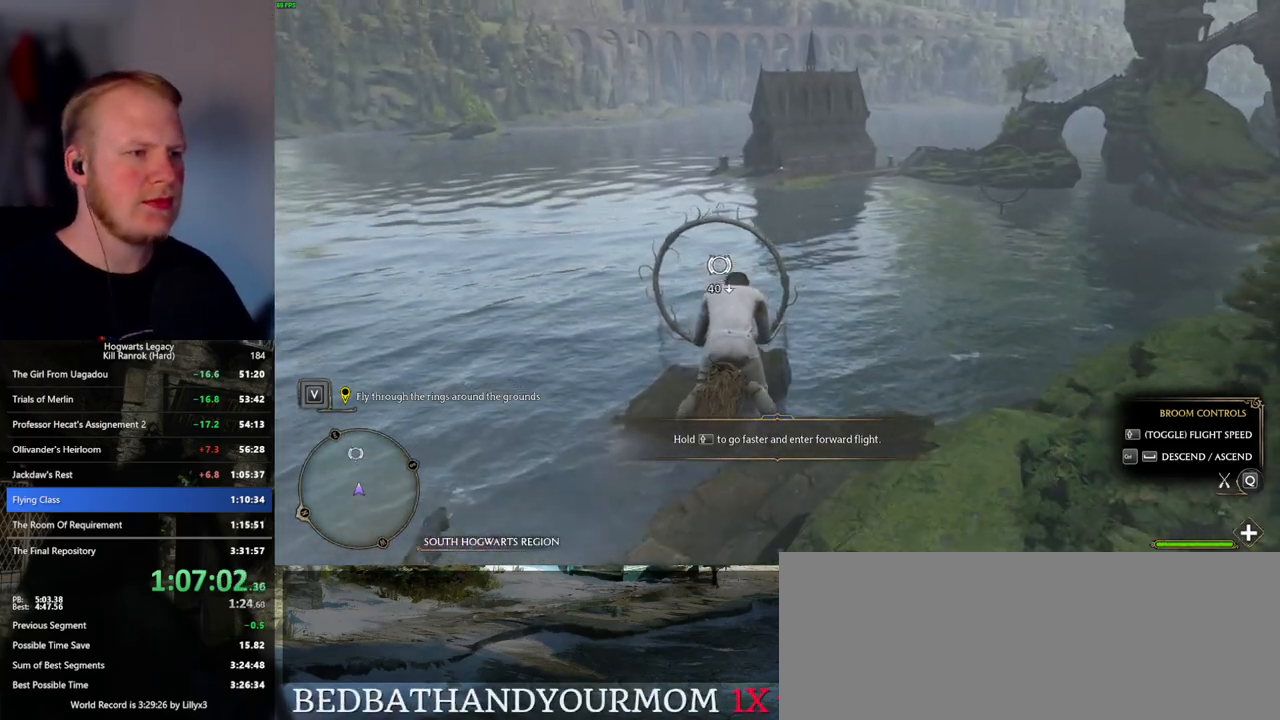
{"keys": ["ctrl_l", "w"], "mouse": [], "events": [[17, "ctrl_l", "up"], [400, "ctrl_l", "down"]]}
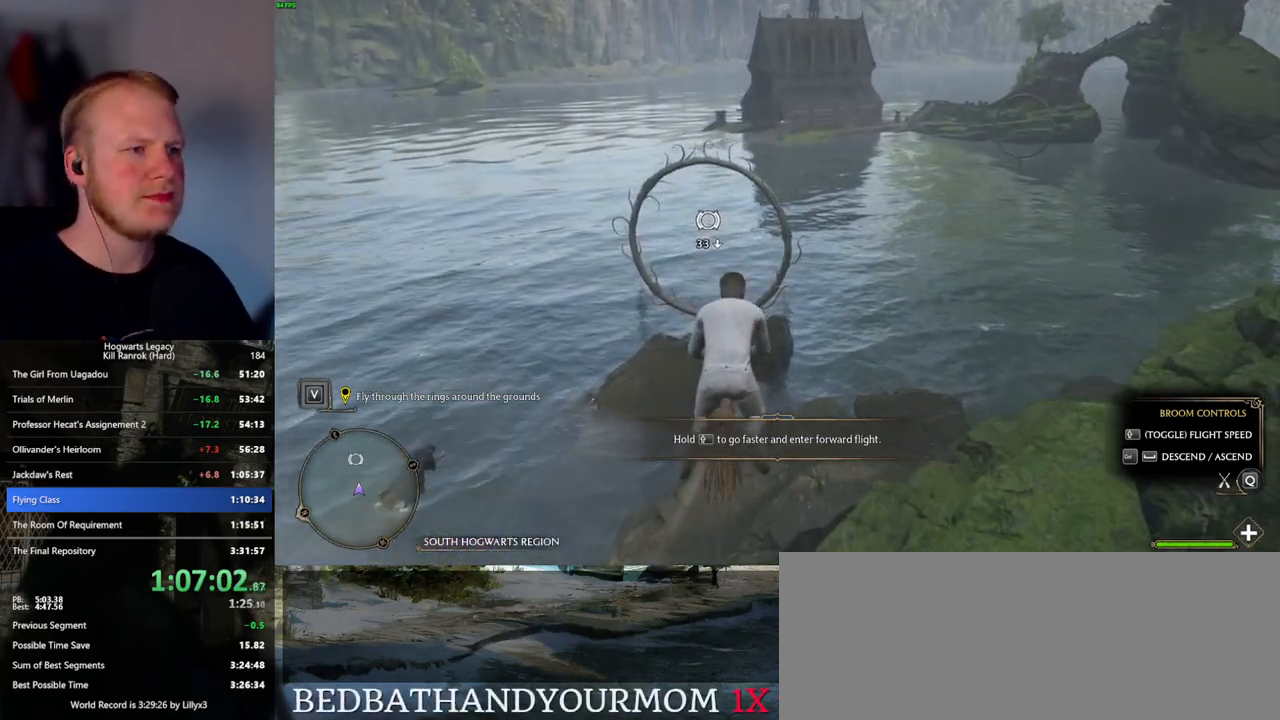
{"keys": ["w"], "mouse": [], "events": [[117, "ctrl_l", "up"]]}
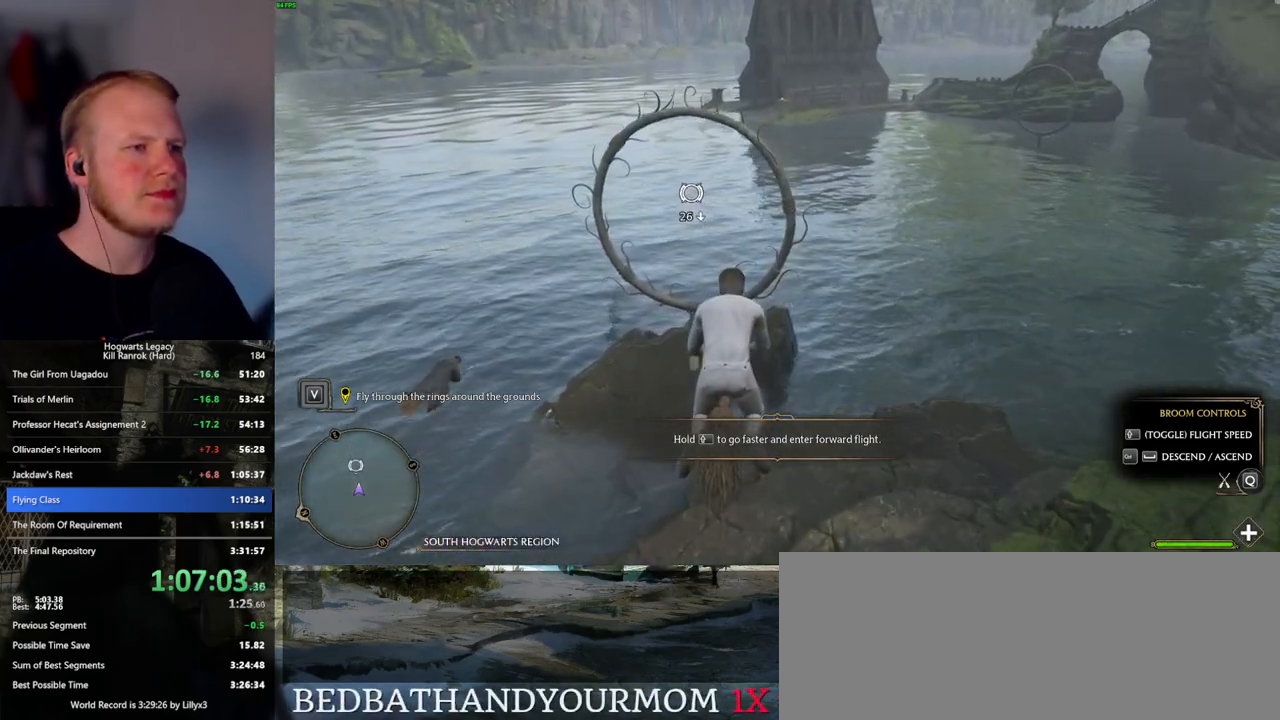
{"keys": ["w"], "mouse": [], "events": [[250, "ctrl_l", "down"], [400, "ctrl_l", "up"]]}
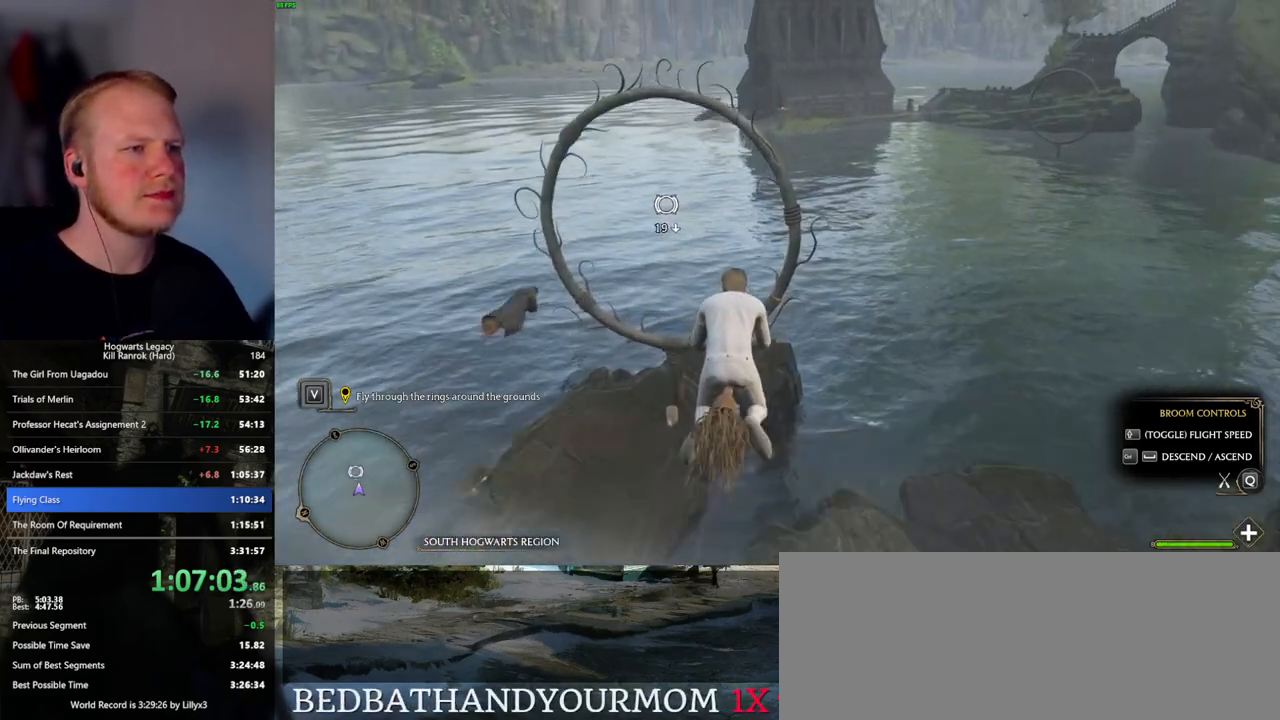
{"keys": ["ctrl_l", "w"], "mouse": [], "events": [[150, "ctrl_l", "down"], [267, "ctrl_l", "up"], [500, "ctrl_l", "down"]]}
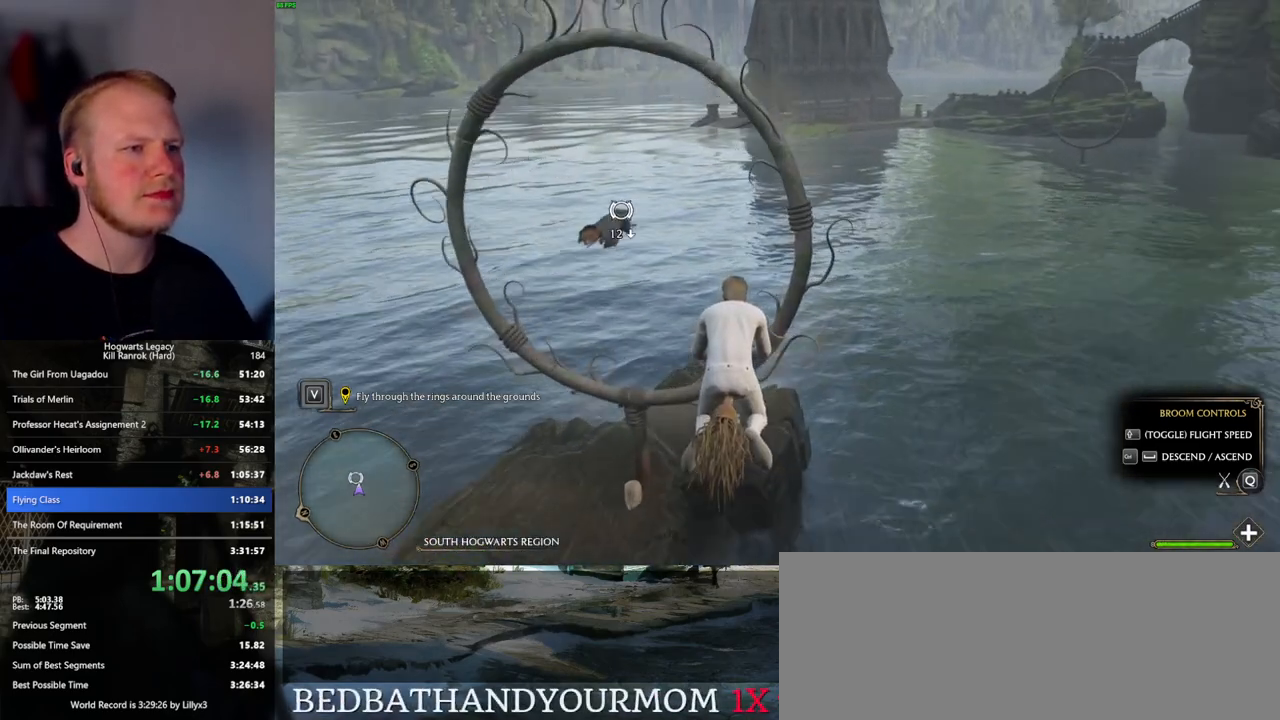
{"keys": ["d", "w"], "mouse": [], "events": [[100, "ctrl_l", "up"], [483, "d", "down"]]}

==*==

* What to work on
Each entry above is to be given again exactly, and any image in it is to be dropped.

* Reply
{"keys": ["ctrl_l", "w"], "mouse": [], "events": [[17, "ctrl_l", "up"], [400, "ctrl_l", "down"]]}
{"keys": ["w"], "mouse": [], "events": [[117, "ctrl_l", "up"]]}
{"keys": ["w"], "mouse": [], "events": [[250, "ctrl_l", "down"], [400, "ctrl_l", "up"]]}
{"keys": ["ctrl_l", "w"], "mouse": [], "events": [[150, "ctrl_l", "down"], [267, "ctrl_l", "up"], [500, "ctrl_l", "down"]]}
{"keys": ["d", "w"], "mouse": [], "events": [[100, "ctrl_l", "up"], [483, "d", "down"]]}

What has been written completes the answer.